Dybbol Historic Centre tells the story of the 1864 war. During this war the Danish border was pushed northwards as the land around Dybbol was won by the Prussians. It was only during a referendum in 1920 as part of the reparations of WWI that the land came back under Danish rule. This war had a significant effect on the area that is still felt to this day.
The 1864 story is told in a number of ways. First of all you get to watch a video about the war. I was surprised that the first part of the video focussed on the war movements and where the trenches where, before we got to why the war was being fought. I guess that most of the visitors are Danes and Germans from the area who already have very solid knowledge of this war, which is why this explanation is not critical. On the plus side, getting the commentary in English on my headphones was not a problem at all.

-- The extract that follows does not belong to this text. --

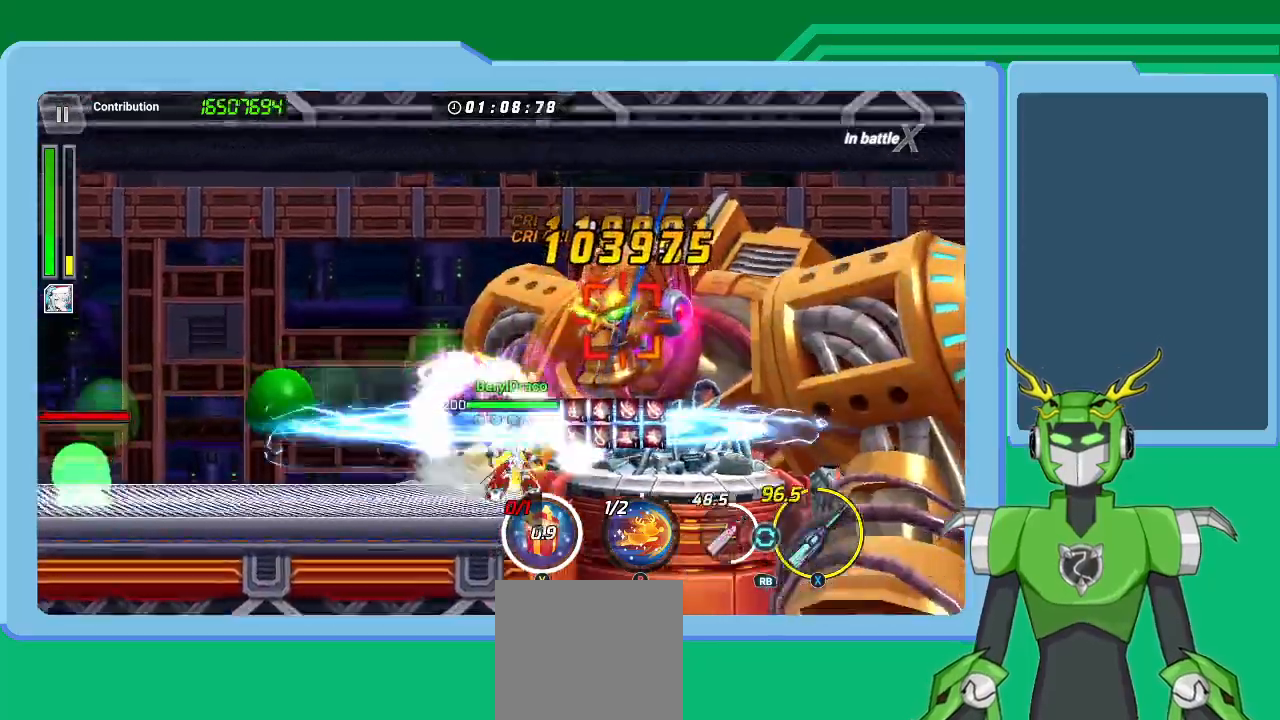
{"buttons": ["X", "R1"], "left_stick": "center", "right_stick": "center", "events": [[100, "L1", "up"], [100, "R1", "up"], [167, "L1", "down"], [233, "R1", "down"], [300, "L1", "up"], [367, "R1", "up"], [400, "L1", "down"], [433, "L1", "up"], [433, "R1", "down"]]}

Following the video you are directed to a diorama of the Danish trenches. I liked that the background on the 4 people in the diorama were given a background, explaining how they got to be there. In this background you also got information that one of the guys was 35 and was there as a ‘paid replacement’ for someone’s son. This information made it that much better in providing the emotion of the war.

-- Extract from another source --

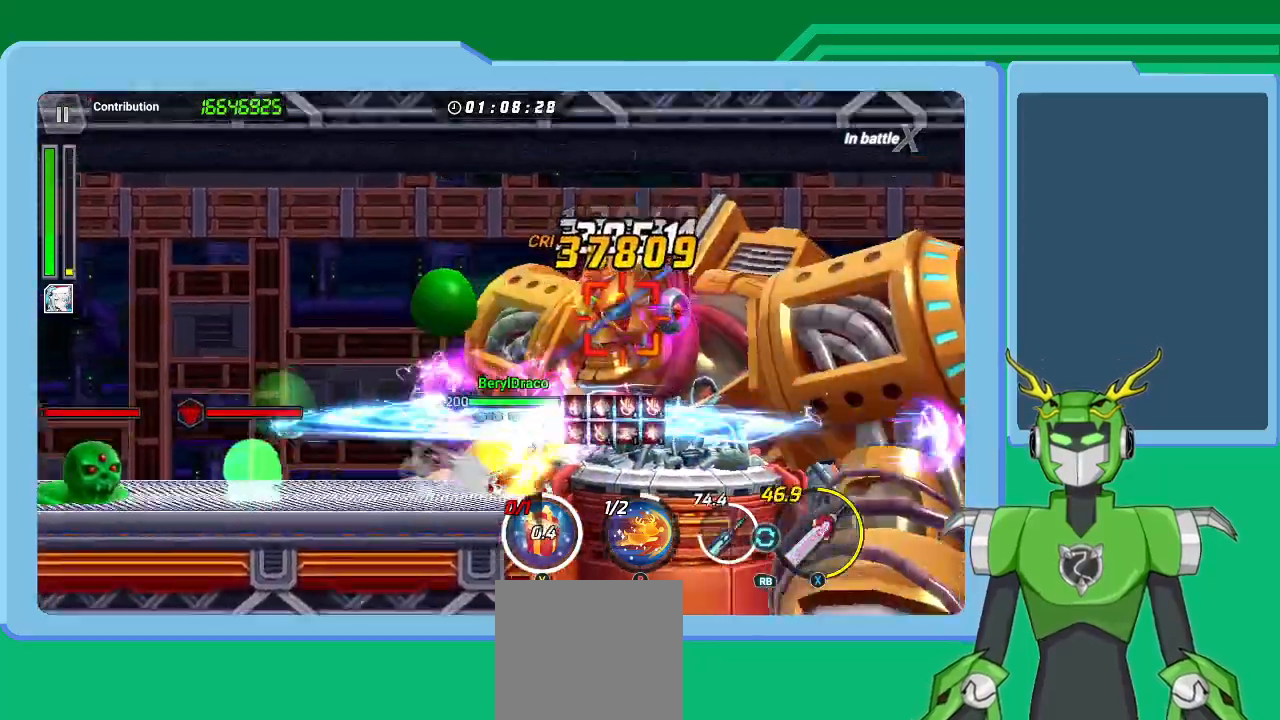
{"buttons": ["X", "R1"], "left_stick": "center", "right_stick": "center", "events": [[33, "L1", "down"], [100, "L1", "up"], [100, "R1", "up"], [200, "L1", "down"], [333, "L1", "up"], [400, "L1", "down"], [467, "L1", "up"], [467, "R1", "down"]]}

However, you don’t only get to hear and see what the war was like, you can also experience the story in the outside area. With events organised throughout the day, such as shooting of guns and a telling of the story of a soldier. You can also make pancakes on an open fire and make bullets, as was done during the winter special opening.
A visit to this site is a pleasant way of spending a morning. From the 1st of April to the end of October it is open daily from 10-17. During winter there are special winter events on specific weekends.